Stored data entries
..............................
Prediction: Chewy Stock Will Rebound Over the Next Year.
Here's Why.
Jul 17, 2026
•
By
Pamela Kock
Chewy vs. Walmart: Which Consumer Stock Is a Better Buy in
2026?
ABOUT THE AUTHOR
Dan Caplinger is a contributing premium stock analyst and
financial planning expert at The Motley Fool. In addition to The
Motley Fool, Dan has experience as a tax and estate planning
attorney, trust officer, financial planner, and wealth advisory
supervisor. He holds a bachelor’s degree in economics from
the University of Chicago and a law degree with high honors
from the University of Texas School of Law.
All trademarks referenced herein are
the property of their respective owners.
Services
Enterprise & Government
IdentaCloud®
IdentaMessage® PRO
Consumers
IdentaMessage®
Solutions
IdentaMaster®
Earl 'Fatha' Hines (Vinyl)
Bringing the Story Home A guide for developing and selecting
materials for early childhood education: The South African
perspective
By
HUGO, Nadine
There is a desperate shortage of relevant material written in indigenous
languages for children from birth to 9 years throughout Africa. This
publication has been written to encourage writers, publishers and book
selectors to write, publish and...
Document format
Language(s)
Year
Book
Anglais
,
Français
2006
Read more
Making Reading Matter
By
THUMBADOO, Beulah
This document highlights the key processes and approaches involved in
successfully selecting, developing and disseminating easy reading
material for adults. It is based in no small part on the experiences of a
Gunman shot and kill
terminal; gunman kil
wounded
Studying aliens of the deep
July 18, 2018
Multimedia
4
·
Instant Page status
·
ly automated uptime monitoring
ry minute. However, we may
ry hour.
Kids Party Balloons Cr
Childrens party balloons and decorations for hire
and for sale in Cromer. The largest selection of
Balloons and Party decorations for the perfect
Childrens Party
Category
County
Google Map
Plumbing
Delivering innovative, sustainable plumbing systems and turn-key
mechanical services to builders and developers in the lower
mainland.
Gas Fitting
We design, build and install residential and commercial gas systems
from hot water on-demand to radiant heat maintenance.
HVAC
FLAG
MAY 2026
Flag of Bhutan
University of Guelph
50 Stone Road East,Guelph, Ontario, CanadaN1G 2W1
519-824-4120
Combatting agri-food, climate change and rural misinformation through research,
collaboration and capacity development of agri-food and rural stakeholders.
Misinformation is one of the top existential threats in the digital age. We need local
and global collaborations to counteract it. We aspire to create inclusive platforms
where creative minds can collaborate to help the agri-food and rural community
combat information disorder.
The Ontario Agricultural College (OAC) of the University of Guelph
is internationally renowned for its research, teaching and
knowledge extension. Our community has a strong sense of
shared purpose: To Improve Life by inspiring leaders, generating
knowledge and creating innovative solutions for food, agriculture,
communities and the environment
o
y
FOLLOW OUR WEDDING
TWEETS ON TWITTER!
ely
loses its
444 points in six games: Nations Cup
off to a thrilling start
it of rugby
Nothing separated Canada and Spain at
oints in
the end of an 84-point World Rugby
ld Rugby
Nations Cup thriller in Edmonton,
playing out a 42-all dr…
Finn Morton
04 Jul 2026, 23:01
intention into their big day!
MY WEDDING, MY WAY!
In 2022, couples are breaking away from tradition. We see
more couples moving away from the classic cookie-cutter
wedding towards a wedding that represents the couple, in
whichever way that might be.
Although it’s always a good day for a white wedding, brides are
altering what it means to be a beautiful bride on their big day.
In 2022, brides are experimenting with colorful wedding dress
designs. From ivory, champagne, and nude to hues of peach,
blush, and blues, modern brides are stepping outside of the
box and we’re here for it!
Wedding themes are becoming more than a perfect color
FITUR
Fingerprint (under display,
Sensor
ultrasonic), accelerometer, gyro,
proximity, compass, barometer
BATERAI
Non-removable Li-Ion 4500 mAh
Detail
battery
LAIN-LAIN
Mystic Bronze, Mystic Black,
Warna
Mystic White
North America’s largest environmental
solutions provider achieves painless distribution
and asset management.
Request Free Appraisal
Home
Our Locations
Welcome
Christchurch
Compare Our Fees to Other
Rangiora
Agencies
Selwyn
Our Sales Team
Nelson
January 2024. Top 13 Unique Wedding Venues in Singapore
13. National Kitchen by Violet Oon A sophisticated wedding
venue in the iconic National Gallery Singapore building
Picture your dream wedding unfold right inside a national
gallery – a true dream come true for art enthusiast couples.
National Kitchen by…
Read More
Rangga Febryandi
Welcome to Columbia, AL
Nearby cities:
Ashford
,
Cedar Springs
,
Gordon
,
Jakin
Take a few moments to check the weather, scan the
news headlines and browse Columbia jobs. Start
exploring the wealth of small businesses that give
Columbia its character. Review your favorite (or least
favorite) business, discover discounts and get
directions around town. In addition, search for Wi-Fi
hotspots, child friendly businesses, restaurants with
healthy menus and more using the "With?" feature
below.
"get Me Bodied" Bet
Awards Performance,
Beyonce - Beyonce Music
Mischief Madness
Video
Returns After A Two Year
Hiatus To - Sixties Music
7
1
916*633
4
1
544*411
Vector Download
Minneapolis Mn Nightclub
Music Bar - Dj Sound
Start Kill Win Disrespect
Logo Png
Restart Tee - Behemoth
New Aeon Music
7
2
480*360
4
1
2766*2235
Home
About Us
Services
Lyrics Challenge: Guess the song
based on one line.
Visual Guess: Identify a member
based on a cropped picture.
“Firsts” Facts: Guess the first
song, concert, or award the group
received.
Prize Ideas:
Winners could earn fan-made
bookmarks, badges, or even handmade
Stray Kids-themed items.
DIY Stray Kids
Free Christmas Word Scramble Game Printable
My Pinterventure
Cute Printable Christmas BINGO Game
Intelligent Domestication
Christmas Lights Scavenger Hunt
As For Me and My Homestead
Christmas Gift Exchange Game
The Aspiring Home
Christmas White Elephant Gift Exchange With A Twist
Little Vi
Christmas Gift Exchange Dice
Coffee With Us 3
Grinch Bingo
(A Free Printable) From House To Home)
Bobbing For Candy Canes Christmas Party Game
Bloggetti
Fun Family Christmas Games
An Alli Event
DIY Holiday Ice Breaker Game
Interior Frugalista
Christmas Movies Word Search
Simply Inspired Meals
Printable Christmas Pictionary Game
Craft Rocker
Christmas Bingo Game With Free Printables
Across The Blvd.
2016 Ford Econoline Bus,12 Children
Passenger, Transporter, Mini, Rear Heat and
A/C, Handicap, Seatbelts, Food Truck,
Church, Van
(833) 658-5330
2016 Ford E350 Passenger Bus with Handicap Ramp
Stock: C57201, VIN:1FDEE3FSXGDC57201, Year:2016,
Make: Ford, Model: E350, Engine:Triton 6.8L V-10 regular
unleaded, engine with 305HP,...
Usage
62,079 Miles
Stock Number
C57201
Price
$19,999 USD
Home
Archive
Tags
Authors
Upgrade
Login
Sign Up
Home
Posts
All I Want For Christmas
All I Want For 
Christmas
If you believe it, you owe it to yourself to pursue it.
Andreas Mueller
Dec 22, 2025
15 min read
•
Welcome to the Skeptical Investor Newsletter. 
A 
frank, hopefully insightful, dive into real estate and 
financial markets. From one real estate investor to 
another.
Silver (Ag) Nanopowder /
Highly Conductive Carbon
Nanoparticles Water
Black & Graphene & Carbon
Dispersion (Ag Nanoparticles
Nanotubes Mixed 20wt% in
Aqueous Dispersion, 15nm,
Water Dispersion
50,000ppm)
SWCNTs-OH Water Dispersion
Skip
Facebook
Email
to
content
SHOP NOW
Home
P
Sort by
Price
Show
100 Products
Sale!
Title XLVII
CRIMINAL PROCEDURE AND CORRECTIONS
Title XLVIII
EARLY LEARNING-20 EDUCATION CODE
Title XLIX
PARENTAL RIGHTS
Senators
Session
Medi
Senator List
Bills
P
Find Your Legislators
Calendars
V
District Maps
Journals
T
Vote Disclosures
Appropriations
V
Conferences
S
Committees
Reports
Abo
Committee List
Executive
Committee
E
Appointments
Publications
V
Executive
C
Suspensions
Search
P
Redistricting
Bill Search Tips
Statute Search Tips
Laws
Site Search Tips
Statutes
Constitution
..............................
DIRECTIONS: Copy out the material line for line, beginning with its very first line and continuing through the line with "the University of Chicago", including both of those lines.

ANSWER TO THIS PROBLEM:
Prediction: Chewy Stock Will Rebound Over the Next Year.
Here's Why.
Jul 17, 2026
•
By
Pamela Kock
Chewy vs. Walmart: Which Consumer Stock Is a Better Buy in
2026?
ABOUT THE AUTHOR
Dan Caplinger is a contributing premium stock analyst and
financial planning expert at The Motley Fool. In addition to The
Motley Fool, Dan has experience as a tax and estate planning
attorney, trust officer, financial planner, and wealth advisory
supervisor. He holds a bachelor’s degree in economics from
the University of Chicago and a law degree with high honors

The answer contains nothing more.